Provided records Start Marker

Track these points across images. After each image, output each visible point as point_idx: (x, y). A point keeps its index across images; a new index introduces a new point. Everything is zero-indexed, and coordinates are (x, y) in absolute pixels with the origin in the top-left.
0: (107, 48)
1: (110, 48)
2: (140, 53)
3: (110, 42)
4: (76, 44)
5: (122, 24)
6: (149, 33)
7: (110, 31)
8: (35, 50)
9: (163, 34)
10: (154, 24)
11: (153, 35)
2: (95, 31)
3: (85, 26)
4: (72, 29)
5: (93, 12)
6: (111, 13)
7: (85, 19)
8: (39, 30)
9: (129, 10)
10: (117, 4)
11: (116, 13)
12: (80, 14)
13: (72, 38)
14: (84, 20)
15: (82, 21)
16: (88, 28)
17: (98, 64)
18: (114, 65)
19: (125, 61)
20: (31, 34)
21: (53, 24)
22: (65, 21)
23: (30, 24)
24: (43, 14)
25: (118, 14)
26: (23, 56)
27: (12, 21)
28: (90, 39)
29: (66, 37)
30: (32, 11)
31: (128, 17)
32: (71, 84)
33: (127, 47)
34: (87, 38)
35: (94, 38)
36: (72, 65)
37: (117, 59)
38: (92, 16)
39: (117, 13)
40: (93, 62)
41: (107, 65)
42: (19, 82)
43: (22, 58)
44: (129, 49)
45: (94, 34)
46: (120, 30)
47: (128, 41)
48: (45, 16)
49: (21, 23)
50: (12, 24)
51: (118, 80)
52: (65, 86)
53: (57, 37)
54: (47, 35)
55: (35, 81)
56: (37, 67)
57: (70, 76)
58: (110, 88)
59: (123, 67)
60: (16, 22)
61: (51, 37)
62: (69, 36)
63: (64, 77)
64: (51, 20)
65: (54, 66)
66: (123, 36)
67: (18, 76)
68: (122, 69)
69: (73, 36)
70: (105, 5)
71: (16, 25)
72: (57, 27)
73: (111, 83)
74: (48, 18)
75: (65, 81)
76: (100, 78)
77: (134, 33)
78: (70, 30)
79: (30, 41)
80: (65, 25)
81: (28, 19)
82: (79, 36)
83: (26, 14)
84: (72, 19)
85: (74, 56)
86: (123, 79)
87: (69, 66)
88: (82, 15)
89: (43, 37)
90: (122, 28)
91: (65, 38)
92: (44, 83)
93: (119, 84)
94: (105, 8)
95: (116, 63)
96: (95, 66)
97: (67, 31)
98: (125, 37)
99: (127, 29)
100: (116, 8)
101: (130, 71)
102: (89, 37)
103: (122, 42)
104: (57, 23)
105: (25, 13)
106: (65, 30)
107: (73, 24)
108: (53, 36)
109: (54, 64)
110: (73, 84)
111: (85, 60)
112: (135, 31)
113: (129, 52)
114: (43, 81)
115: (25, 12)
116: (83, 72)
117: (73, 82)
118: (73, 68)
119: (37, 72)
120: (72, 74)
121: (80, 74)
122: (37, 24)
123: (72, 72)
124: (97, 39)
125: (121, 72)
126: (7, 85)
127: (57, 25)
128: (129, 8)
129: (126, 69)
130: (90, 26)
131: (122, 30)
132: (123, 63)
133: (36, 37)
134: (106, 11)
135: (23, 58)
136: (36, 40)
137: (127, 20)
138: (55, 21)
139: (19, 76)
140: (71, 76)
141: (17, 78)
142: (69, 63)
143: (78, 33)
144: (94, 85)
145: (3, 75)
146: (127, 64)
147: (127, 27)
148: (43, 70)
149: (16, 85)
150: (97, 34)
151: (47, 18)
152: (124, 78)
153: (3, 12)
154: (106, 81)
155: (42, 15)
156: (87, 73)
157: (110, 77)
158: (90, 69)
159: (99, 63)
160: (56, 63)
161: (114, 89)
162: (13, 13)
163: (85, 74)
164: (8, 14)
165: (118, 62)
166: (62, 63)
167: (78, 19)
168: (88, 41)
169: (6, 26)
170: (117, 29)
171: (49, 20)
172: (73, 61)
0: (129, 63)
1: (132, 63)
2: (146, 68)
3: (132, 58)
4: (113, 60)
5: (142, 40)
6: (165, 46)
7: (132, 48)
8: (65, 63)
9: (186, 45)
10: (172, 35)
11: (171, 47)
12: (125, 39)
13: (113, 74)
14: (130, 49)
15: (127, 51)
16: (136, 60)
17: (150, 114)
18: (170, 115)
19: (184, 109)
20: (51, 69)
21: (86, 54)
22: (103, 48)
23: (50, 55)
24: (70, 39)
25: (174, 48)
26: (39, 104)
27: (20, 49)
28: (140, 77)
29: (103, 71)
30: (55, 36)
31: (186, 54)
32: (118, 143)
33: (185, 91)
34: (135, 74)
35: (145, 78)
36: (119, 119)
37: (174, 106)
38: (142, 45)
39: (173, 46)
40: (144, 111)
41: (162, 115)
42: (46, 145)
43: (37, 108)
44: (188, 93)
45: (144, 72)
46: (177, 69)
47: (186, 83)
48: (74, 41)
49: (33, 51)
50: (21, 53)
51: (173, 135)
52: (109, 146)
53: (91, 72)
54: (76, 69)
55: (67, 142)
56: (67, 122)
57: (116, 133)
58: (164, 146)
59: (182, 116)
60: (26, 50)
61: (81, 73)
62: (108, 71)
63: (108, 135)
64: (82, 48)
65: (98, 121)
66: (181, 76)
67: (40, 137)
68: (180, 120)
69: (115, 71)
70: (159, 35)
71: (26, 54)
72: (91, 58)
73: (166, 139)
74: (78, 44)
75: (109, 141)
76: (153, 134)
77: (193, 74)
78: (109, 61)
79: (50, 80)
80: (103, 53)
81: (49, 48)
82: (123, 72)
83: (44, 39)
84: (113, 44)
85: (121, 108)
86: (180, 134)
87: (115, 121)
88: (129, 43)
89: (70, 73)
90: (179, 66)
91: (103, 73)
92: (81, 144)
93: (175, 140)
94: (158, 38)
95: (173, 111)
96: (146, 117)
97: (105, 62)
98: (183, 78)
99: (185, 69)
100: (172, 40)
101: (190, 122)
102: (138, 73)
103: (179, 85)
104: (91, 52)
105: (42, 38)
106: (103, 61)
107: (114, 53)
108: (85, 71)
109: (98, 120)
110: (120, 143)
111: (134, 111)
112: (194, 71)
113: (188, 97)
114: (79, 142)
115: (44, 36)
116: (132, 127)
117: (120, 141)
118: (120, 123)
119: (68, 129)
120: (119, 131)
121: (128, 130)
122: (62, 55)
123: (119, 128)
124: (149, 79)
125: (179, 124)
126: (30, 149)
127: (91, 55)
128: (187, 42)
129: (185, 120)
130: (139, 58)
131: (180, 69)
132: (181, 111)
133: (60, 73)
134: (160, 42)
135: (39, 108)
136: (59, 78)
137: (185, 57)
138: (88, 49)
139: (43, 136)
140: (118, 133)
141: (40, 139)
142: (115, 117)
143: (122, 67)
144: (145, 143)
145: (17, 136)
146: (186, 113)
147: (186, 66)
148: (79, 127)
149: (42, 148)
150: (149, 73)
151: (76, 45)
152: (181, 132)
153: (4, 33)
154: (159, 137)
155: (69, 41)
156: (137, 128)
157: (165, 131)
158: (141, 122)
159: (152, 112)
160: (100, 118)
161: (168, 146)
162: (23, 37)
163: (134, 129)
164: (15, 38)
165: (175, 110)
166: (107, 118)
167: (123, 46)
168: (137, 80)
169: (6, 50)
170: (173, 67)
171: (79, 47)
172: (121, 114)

Provided records End Marker

Assignment:
Please print all the items above again, line for line and without any changes.

Your response:
Track these points across images. After each image, output each visible point as point_idx: (x, y). A point keeps its index across images; a new index introduces a new point. Everything is zero-indexed, and coordinates are (x, y) in absolute pixels with the origin in the top-left.
0: (107, 48)
1: (110, 48)
2: (140, 53)
3: (110, 42)
4: (76, 44)
5: (122, 24)
6: (149, 33)
7: (110, 31)
8: (35, 50)
9: (163, 34)
10: (154, 24)
11: (153, 35)
2: (95, 31)
3: (85, 26)
4: (72, 29)
5: (93, 12)
6: (111, 13)
7: (85, 19)
8: (39, 30)
9: (129, 10)
10: (117, 4)
11: (116, 13)
12: (80, 14)
13: (72, 38)
14: (84, 20)
15: (82, 21)
16: (88, 28)
17: (98, 64)
18: (114, 65)
19: (125, 61)
20: (31, 34)
21: (53, 24)
22: (65, 21)
23: (30, 24)
24: (43, 14)
25: (118, 14)
26: (23, 56)
27: (12, 21)
28: (90, 39)
29: (66, 37)
30: (32, 11)
31: (128, 17)
32: (71, 84)
33: (127, 47)
34: (87, 38)
35: (94, 38)
36: (72, 65)
37: (117, 59)
38: (92, 16)
39: (117, 13)
40: (93, 62)
41: (107, 65)
42: (19, 82)
43: (22, 58)
44: (129, 49)
45: (94, 34)
46: (120, 30)
47: (128, 41)
48: (45, 16)
49: (21, 23)
50: (12, 24)
51: (118, 80)
52: (65, 86)
53: (57, 37)
54: (47, 35)
55: (35, 81)
56: (37, 67)
57: (70, 76)
58: (110, 88)
59: (123, 67)
60: (16, 22)
61: (51, 37)
62: (69, 36)
63: (64, 77)
64: (51, 20)
65: (54, 66)
66: (123, 36)
67: (18, 76)
68: (122, 69)
69: (73, 36)
70: (105, 5)
71: (16, 25)
72: (57, 27)
73: (111, 83)
74: (48, 18)
75: (65, 81)
76: (100, 78)
77: (134, 33)
78: (70, 30)
79: (30, 41)
80: (65, 25)
81: (28, 19)
82: (79, 36)
83: (26, 14)
84: (72, 19)
85: (74, 56)
86: (123, 79)
87: (69, 66)
88: (82, 15)
89: (43, 37)
90: (122, 28)
91: (65, 38)
92: (44, 83)
93: (119, 84)
94: (105, 8)
95: (116, 63)
96: (95, 66)
97: (67, 31)
98: (125, 37)
99: (127, 29)
100: (116, 8)
101: (130, 71)
102: (89, 37)
103: (122, 42)
104: (57, 23)
105: (25, 13)
106: (65, 30)
107: (73, 24)
108: (53, 36)
109: (54, 64)
110: (73, 84)
111: (85, 60)
112: (135, 31)
113: (129, 52)
114: (43, 81)
115: (25, 12)
116: (83, 72)
117: (73, 82)
118: (73, 68)
119: (37, 72)
120: (72, 74)
121: (80, 74)
122: (37, 24)
123: (72, 72)
124: (97, 39)
125: (121, 72)
126: (7, 85)
127: (57, 25)
128: (129, 8)
129: (126, 69)
130: (90, 26)
131: (122, 30)
132: (123, 63)
133: (36, 37)
134: (106, 11)
135: (23, 58)
136: (36, 40)
137: (127, 20)
138: (55, 21)
139: (19, 76)
140: (71, 76)
141: (17, 78)
142: (69, 63)
143: (78, 33)
144: (94, 85)
145: (3, 75)
146: (127, 64)
147: (127, 27)
148: (43, 70)
149: (16, 85)
150: (97, 34)
151: (47, 18)
152: (124, 78)
153: (3, 12)
154: (106, 81)
155: (42, 15)
156: (87, 73)
157: (110, 77)
158: (90, 69)
159: (99, 63)
160: (56, 63)
161: (114, 89)
162: (13, 13)
163: (85, 74)
164: (8, 14)
165: (118, 62)
166: (62, 63)
167: (78, 19)
168: (88, 41)
169: (6, 26)
170: (117, 29)
171: (49, 20)
172: (73, 61)
0: (129, 63)
1: (132, 63)
2: (146, 68)
3: (132, 58)
4: (113, 60)
5: (142, 40)
6: (165, 46)
7: (132, 48)
8: (65, 63)
9: (186, 45)
10: (172, 35)
11: (171, 47)
12: (125, 39)
13: (113, 74)
14: (130, 49)
15: (127, 51)
16: (136, 60)
17: (150, 114)
18: (170, 115)
19: (184, 109)
20: (51, 69)
21: (86, 54)
22: (103, 48)
23: (50, 55)
24: (70, 39)
25: (174, 48)
26: (39, 104)
27: (20, 49)
28: (140, 77)
29: (103, 71)
30: (55, 36)
31: (186, 54)
32: (118, 143)
33: (185, 91)
34: (135, 74)
35: (145, 78)
36: (119, 119)
37: (174, 106)
38: (142, 45)
39: (173, 46)
40: (144, 111)
41: (162, 115)
42: (46, 145)
43: (37, 108)
44: (188, 93)
45: (144, 72)
46: (177, 69)
47: (186, 83)
48: (74, 41)
49: (33, 51)
50: (21, 53)
51: (173, 135)
52: (109, 146)
53: (91, 72)
54: (76, 69)
55: (67, 142)
56: (67, 122)
57: (116, 133)
58: (164, 146)
59: (182, 116)
60: (26, 50)
61: (81, 73)
62: (108, 71)
63: (108, 135)
64: (82, 48)
65: (98, 121)
66: (181, 76)
67: (40, 137)
68: (180, 120)
69: (115, 71)
70: (159, 35)
71: (26, 54)
72: (91, 58)
73: (166, 139)
74: (78, 44)
75: (109, 141)
76: (153, 134)
77: (193, 74)
78: (109, 61)
79: (50, 80)
80: (103, 53)
81: (49, 48)
82: (123, 72)
83: (44, 39)
84: (113, 44)
85: (121, 108)
86: (180, 134)
87: (115, 121)
88: (129, 43)
89: (70, 73)
90: (179, 66)
91: (103, 73)
92: (81, 144)
93: (175, 140)
94: (158, 38)
95: (173, 111)
96: (146, 117)
97: (105, 62)
98: (183, 78)
99: (185, 69)
100: (172, 40)
101: (190, 122)
102: (138, 73)
103: (179, 85)
104: (91, 52)
105: (42, 38)
106: (103, 61)
107: (114, 53)
108: (85, 71)
109: (98, 120)
110: (120, 143)
111: (134, 111)
112: (194, 71)
113: (188, 97)
114: (79, 142)
115: (44, 36)
116: (132, 127)
117: (120, 141)
118: (120, 123)
119: (68, 129)
120: (119, 131)
121: (128, 130)
122: (62, 55)
123: (119, 128)
124: (149, 79)
125: (179, 124)
126: (30, 149)
127: (91, 55)
128: (187, 42)
129: (185, 120)
130: (139, 58)
131: (180, 69)
132: (181, 111)
133: (60, 73)
134: (160, 42)
135: (39, 108)
136: (59, 78)
137: (185, 57)
138: (88, 49)
139: (43, 136)
140: (118, 133)
141: (40, 139)
142: (115, 117)
143: (122, 67)
144: (145, 143)
145: (17, 136)
146: (186, 113)
147: (186, 66)
148: (79, 127)
149: (42, 148)
150: (149, 73)
151: (76, 45)
152: (181, 132)
153: (4, 33)
154: (159, 137)
155: (69, 41)
156: (137, 128)
157: (165, 131)
158: (141, 122)
159: (152, 112)
160: (100, 118)
161: (168, 146)
162: (23, 37)
163: (134, 129)
164: (15, 38)
165: (175, 110)
166: (107, 118)
167: (123, 46)
168: (137, 80)
169: (6, 50)
170: (173, 67)
171: (79, 47)
172: (121, 114)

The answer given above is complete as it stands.